All kids learn better when they engage with material in multiple ways: Lessons that involve writing, speaking, drawing, and listening, for example, give students four opportunities to deepen their understanding of the work. For ELLs, those additional engagements also provide a little breathing room so they can work through the language barrier.

Helen Thorpe, a journalist who spent a year observing Eddie Williams’s classroom in Denver in order to write a book about immigrants called The Newcomers, marveled at Williams’s method of differentiation. “Eddie would enunciate very clearly in English multiple times, he would write it on the board, and he would go to the projector to give a visual. And, finally, he’d be asking the kids to verbalize aspects of the lesson themselves,” she says, tracing Williams’s efforts to move his students from receptive to productive language fluency.

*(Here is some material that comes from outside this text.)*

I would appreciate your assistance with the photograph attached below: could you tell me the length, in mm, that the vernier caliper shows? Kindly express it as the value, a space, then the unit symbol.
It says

Toppel uses a strategy called QSSSA to scaffold classroom discussions with ELLs. The letters stand for Question (the teacher poses a question, then gives ample think time); Signal (a designated motion like a thumbs-up, a finger on the nose—something that lets students indicate that they’re ready to answer); Stem (the teacher provides a sentence starter for the question—for example, for “What is your favorite place to read a book?” the stem might be, “My favorite place to read a book is _____”); Share; and Assess.

6. Incorporate Students’ Native Languages—and Don’t Be Afraid of Technology

Bilingualism is the goal, of course, not replacement.

Ferlazzo uses a strategy called “preview, view, review,” which leverages a student’s native language skills as a foundation for learning the new language. He introduces a topic and encourages students to preview it in materials in their home language (often using multilingual videos and other online resources); he then teaches the topic in English, and then has students review the information in their home language.

Ferlazzo also encourages teachers to embrace technologies that students find helpful, like Google Translate. He stresses that the app can be a useful way for students to translate words quickly—but warns that it can quickly “become a dependency” if it’s used as more than a handy dictionary.

Thorpe agrees that Translate can take pressure off teachers, who sometimes find that they “just stand at the front of the room and say things over and over. And if the kids didn’t know what those words are, they’re out of luck.” Translation technology means you can say it once (or twice) and let the students use the technology to translate key words and phrases.